**REQUIREMENT**
Give back exactly the lines of the entries below from the line with "3: (801, 307, 0.92)" to the line with "33: (479, 374, 0.83)", inclusive, and only those.

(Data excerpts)
* * * * * * * * *
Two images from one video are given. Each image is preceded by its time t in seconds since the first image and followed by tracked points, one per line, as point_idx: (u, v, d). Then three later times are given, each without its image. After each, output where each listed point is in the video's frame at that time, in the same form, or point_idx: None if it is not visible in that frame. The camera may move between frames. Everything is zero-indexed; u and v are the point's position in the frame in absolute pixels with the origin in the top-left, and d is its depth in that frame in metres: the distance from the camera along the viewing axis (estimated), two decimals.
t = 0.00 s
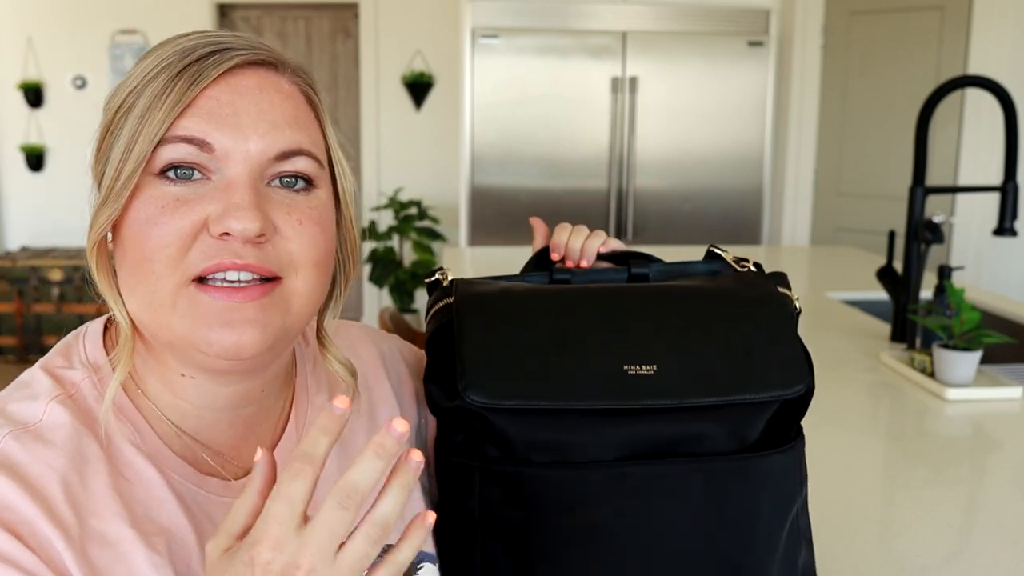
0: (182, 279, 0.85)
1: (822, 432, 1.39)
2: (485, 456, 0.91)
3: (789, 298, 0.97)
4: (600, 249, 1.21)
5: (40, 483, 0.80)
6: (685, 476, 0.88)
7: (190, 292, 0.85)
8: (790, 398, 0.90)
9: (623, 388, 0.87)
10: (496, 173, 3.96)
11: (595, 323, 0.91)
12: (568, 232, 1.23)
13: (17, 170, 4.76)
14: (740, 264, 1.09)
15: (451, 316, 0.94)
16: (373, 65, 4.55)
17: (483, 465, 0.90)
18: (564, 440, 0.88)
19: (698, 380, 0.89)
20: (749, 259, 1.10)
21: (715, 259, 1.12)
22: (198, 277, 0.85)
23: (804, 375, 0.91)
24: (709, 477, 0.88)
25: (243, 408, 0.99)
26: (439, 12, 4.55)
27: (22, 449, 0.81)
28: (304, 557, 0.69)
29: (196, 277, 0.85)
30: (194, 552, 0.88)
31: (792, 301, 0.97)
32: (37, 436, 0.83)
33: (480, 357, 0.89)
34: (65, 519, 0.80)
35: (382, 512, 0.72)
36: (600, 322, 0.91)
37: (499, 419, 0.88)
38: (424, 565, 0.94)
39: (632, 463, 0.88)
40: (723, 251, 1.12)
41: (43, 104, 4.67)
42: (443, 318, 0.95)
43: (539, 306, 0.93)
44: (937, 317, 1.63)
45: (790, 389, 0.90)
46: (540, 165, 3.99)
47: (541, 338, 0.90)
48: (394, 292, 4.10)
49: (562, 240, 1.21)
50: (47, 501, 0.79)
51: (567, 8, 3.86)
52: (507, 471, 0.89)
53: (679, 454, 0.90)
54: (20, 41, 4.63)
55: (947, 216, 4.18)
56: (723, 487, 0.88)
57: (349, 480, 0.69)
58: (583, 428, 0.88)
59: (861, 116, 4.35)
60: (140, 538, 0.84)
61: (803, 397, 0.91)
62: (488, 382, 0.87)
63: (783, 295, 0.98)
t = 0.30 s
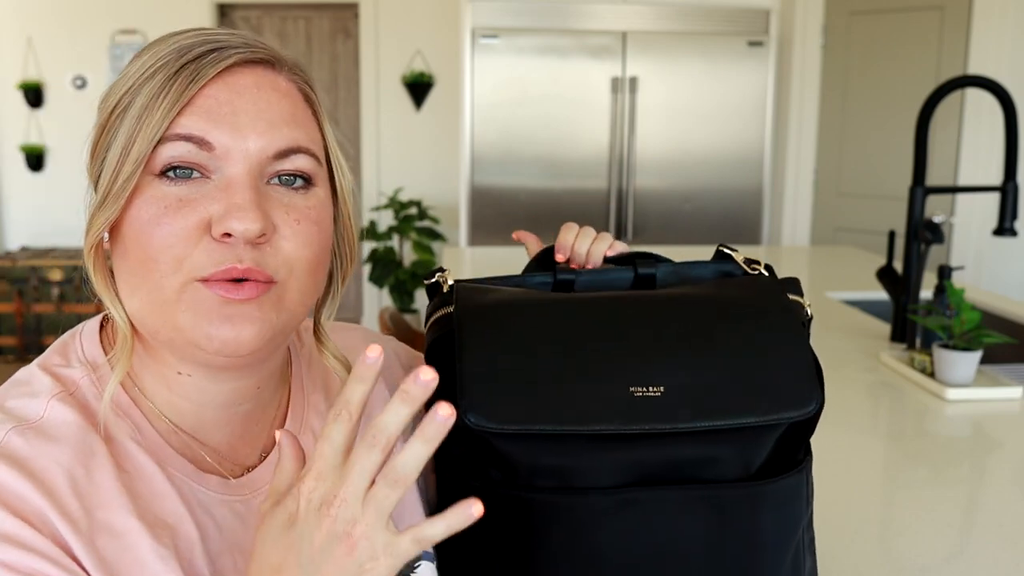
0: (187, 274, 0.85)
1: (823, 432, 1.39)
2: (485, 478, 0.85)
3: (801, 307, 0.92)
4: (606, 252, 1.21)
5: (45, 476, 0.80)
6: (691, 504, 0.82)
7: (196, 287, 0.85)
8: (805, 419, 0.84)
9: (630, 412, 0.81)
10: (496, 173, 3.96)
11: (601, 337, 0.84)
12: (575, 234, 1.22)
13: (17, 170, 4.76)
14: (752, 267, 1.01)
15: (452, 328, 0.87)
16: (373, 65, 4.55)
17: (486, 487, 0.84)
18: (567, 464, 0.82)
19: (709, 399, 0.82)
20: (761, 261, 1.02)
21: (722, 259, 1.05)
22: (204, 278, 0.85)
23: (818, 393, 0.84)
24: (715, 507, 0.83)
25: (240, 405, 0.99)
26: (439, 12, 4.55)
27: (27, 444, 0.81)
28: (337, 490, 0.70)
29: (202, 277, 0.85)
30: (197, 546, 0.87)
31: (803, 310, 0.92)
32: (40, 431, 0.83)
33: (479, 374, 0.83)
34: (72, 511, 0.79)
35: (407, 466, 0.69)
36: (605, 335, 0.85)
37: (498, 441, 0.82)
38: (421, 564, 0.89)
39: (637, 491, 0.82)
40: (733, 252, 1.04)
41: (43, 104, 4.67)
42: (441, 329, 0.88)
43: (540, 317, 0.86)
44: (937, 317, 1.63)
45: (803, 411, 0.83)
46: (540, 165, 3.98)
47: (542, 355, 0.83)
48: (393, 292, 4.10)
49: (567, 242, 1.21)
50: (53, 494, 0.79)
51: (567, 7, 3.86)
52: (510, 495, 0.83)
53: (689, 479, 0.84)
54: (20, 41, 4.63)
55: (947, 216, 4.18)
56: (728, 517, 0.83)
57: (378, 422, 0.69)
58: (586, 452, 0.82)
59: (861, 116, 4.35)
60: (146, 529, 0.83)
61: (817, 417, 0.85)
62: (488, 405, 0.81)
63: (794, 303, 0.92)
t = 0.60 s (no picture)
0: (189, 281, 0.85)
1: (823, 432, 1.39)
2: (491, 501, 0.83)
3: (820, 318, 0.87)
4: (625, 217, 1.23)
5: (71, 464, 0.80)
6: (698, 533, 0.81)
7: (199, 292, 0.86)
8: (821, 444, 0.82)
9: (640, 440, 0.78)
10: (496, 173, 3.96)
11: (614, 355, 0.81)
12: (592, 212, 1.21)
13: (17, 170, 4.76)
14: (772, 274, 0.96)
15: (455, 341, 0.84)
16: (373, 65, 4.55)
17: (491, 510, 0.83)
18: (575, 489, 0.80)
19: (724, 425, 0.79)
20: (782, 266, 0.97)
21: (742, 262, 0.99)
22: (206, 280, 0.85)
23: (835, 417, 0.82)
24: (721, 536, 0.82)
25: (243, 398, 0.99)
26: (439, 12, 4.55)
27: (48, 436, 0.81)
28: (370, 423, 0.69)
29: (206, 279, 0.85)
30: (217, 532, 0.88)
31: (822, 321, 0.87)
32: (59, 424, 0.83)
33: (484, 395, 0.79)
34: (102, 495, 0.80)
35: (438, 390, 0.68)
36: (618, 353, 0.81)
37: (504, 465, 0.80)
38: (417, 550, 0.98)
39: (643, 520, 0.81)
40: (752, 255, 0.99)
41: (43, 104, 4.67)
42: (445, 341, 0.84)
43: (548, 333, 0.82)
44: (937, 317, 1.63)
45: (817, 437, 0.81)
46: (540, 165, 3.98)
47: (551, 374, 0.80)
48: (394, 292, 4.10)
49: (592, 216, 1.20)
50: (82, 480, 0.79)
51: (567, 8, 3.86)
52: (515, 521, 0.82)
53: (694, 509, 0.83)
54: (20, 41, 4.63)
55: (947, 216, 4.18)
56: (733, 545, 0.82)
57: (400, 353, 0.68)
58: (594, 478, 0.80)
59: (861, 116, 4.35)
60: (171, 511, 0.84)
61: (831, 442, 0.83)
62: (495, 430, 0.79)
63: (814, 317, 0.87)
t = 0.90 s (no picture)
0: (189, 284, 0.86)
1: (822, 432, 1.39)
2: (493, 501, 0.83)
3: (819, 317, 0.87)
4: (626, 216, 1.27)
5: (74, 450, 0.82)
6: (698, 535, 0.81)
7: (196, 296, 0.86)
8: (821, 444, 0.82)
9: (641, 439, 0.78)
10: (496, 173, 3.96)
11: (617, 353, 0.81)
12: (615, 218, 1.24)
13: (17, 170, 4.76)
14: (772, 274, 0.96)
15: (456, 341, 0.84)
16: (373, 65, 4.55)
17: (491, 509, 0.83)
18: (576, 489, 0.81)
19: (724, 425, 0.79)
20: (782, 266, 0.97)
21: (742, 262, 0.99)
22: (205, 283, 0.86)
23: (835, 417, 0.82)
24: (722, 537, 0.82)
25: (237, 394, 0.99)
26: (439, 12, 4.55)
27: (51, 423, 0.83)
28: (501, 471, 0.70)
29: (202, 285, 0.86)
30: (217, 521, 0.88)
31: (821, 320, 0.87)
32: (61, 413, 0.84)
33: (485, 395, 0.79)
34: (106, 478, 0.82)
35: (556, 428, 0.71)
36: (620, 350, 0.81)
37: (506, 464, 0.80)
38: (412, 539, 1.02)
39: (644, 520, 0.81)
40: (753, 254, 0.99)
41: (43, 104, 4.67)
42: (443, 341, 0.85)
43: (547, 332, 0.82)
44: (937, 317, 1.63)
45: (816, 438, 0.81)
46: (540, 165, 3.98)
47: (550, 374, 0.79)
48: (394, 292, 4.10)
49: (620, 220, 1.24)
50: (86, 464, 0.81)
51: (567, 8, 3.86)
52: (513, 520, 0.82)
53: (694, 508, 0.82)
54: (20, 41, 4.63)
55: (947, 216, 4.18)
56: (734, 547, 0.82)
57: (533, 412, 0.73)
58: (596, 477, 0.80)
59: (861, 116, 4.35)
60: (172, 496, 0.85)
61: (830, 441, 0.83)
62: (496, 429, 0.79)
63: (814, 316, 0.87)
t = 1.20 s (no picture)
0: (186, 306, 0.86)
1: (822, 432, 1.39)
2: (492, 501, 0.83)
3: (819, 318, 0.87)
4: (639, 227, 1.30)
5: (51, 468, 0.81)
6: (697, 535, 0.82)
7: (191, 317, 0.87)
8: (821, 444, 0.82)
9: (641, 440, 0.78)
10: (496, 173, 3.96)
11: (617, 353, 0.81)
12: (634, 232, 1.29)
13: (17, 170, 4.76)
14: (772, 274, 0.96)
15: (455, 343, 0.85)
16: (373, 65, 4.55)
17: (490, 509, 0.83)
18: (576, 488, 0.81)
19: (723, 427, 0.79)
20: (782, 266, 0.97)
21: (742, 262, 0.99)
22: (200, 301, 0.87)
23: (835, 418, 0.82)
24: (721, 538, 0.82)
25: (232, 403, 0.99)
26: (439, 12, 4.55)
27: (32, 439, 0.82)
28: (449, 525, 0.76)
29: (196, 304, 0.87)
30: (201, 533, 0.88)
31: (821, 321, 0.87)
32: (44, 427, 0.83)
33: (484, 396, 0.79)
34: (82, 501, 0.81)
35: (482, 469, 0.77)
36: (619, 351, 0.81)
37: (504, 465, 0.80)
38: (408, 545, 1.04)
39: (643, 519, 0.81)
40: (752, 254, 0.99)
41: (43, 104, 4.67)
42: (443, 341, 0.86)
43: (546, 333, 0.82)
44: (937, 317, 1.63)
45: (815, 438, 0.81)
46: (540, 165, 3.99)
47: (548, 376, 0.80)
48: (394, 292, 4.10)
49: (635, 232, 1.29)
50: (62, 485, 0.80)
51: (567, 8, 3.86)
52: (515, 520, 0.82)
53: (693, 508, 0.82)
54: (20, 41, 4.63)
55: (947, 216, 4.18)
56: (733, 547, 0.82)
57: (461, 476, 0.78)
58: (595, 477, 0.80)
59: (861, 116, 4.35)
60: (150, 513, 0.85)
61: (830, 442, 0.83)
62: (496, 429, 0.79)
63: (814, 316, 0.87)
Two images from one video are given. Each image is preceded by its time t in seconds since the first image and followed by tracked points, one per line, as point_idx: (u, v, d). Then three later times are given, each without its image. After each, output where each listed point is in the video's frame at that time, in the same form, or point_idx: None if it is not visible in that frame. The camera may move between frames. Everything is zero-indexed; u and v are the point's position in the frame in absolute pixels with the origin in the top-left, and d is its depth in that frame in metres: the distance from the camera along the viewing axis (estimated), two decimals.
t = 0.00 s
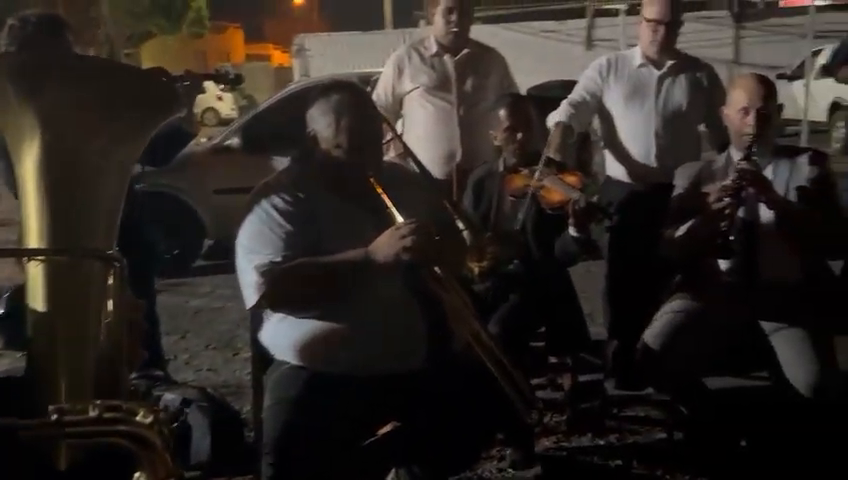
* * * * * * * * *
**EXPECTED OUTPUT**
3: (801, 307, 0.92)
4: (606, 252, 1.21)
5: (45, 476, 0.80)
6: (691, 504, 0.82)
7: (196, 287, 0.85)
8: (805, 419, 0.84)
9: (630, 412, 0.81)
10: (496, 173, 3.96)
11: (601, 337, 0.84)
12: (575, 234, 1.22)
13: (17, 170, 4.76)
14: (752, 267, 1.01)
15: (452, 328, 0.87)
16: (373, 65, 4.55)
17: (486, 487, 0.84)
18: (567, 464, 0.82)
19: (709, 399, 0.82)
20: (761, 261, 1.02)
21: (722, 259, 1.05)
22: (204, 278, 0.85)
23: (818, 393, 0.84)
24: (715, 507, 0.83)
25: (240, 405, 0.99)
26: (439, 12, 4.55)
27: (27, 444, 0.81)
28: (337, 490, 0.70)
29: (202, 277, 0.85)
30: (197, 546, 0.87)
31: (803, 310, 0.92)
32: (40, 431, 0.83)
33: (479, 374, 0.83)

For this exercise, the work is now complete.